Health authorities said the disease presents in the form of a respiratory illness.

A previously unknown disease making the rounds in the Democratic Republic of Congo (DRC) is a severe form of malaria, the country’s health ministry has announced.

Health authorities on Tuesday said the disease, circulating in the southwestern Kwango province, presents in the form of a respiratory illness.

Earlier this month, local authorities said the disease had killed 143 people in the country’s Panzi health zone in November, as fears surmounted about the mysterious illness.

“The mystery has finally been solved. It’s a case of severe malaria in the form of a respiratory illness,” the Ministry of Public Health said in a statement, adding that malnutrition in the area had weakened the local population, leaving them more vulnerable to disease.

The statement said that 592 cases had been reported since October, with a fatality rate of 6.2 percent.
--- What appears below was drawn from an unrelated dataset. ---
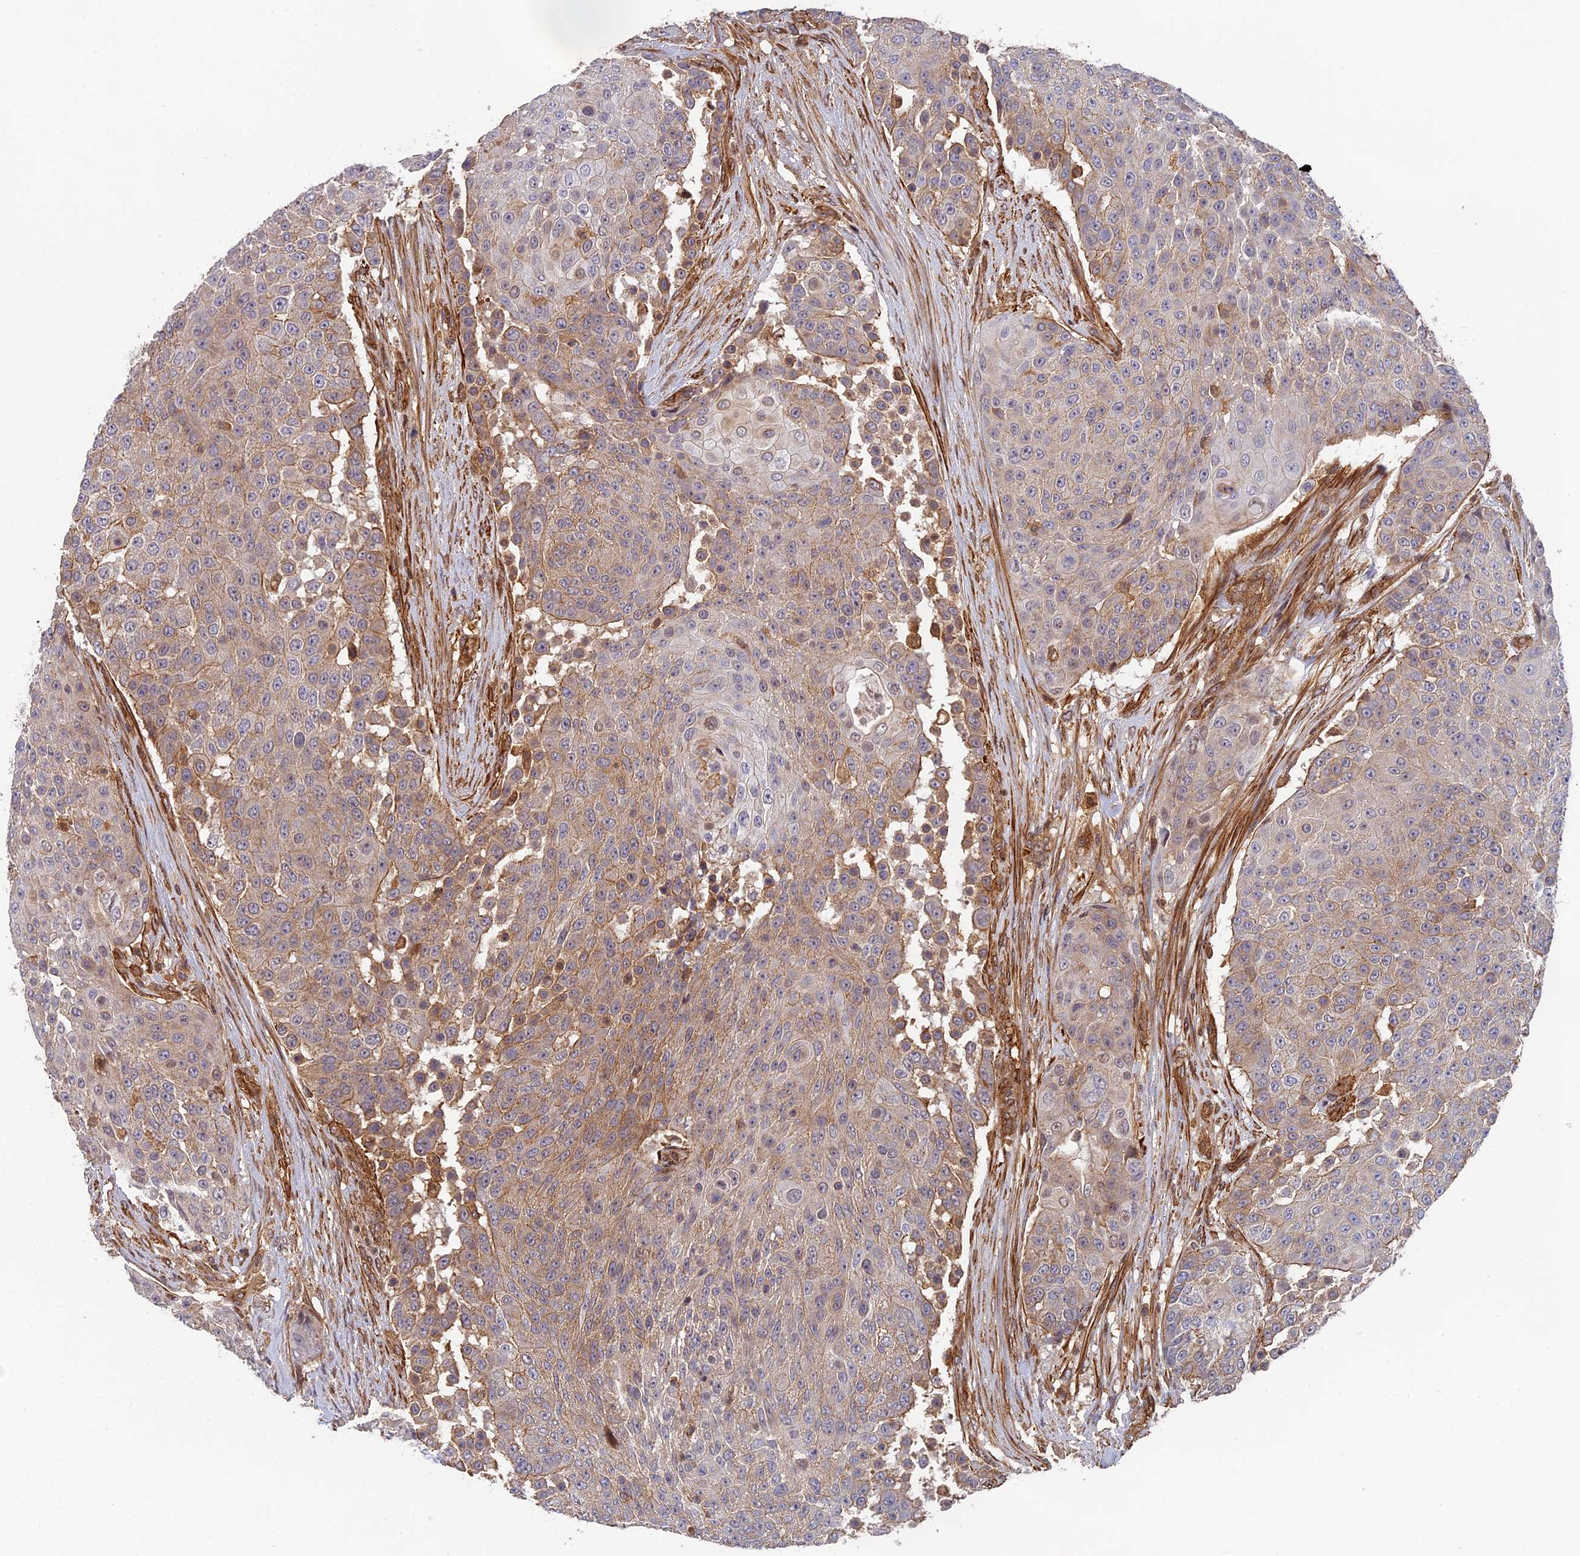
{"staining": {"intensity": "moderate", "quantity": "<25%", "location": "cytoplasmic/membranous"}, "tissue": "urothelial cancer", "cell_type": "Tumor cells", "image_type": "cancer", "snomed": [{"axis": "morphology", "description": "Urothelial carcinoma, High grade"}, {"axis": "topography", "description": "Urinary bladder"}], "caption": "A micrograph of human urothelial cancer stained for a protein demonstrates moderate cytoplasmic/membranous brown staining in tumor cells.", "gene": "OSBPL1A", "patient": {"sex": "female", "age": 63}}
Provincial health minister, Apollinaire Yumba, told the Reuters news agency that anti-malaria medicine provided by the World Health Organization was being distributed in the main hospital and health centres in the Panzi health zone.

A WHO spokesperson said more health kits for moderate and critical cases were due to arrive on Wednesday.

The symptoms of the disease are fever, headache, cough, runny nose and body aches.

Most of the cases and deaths are in children under 14, according to national health authorities, with children under five representing the majority of cases.

“Respiratory distress was noted in some children and some other people who died,” Congolese Minister of Health Roger Kamba said earlier this month, noting that some patients were anaemic, which was the cause of some of the deaths linked to the disease.

The outbreak of the disease is some 700km (435 miles) away from DRC’s capital, Kinshasa, with the Panzi health zone “rural and remote”, the WHO has said, which added challenges in investigating it.

A doctor at Panzi Hospital told Al Jazeera last week that the facility was not sufficiently equipped to deal with the outbreak.

According to the Severe Malaria Observatory, the DRC has the second-highest number of malaria cases and deaths globally. Malaria is also the country’s leading cause of death, according to the observatory.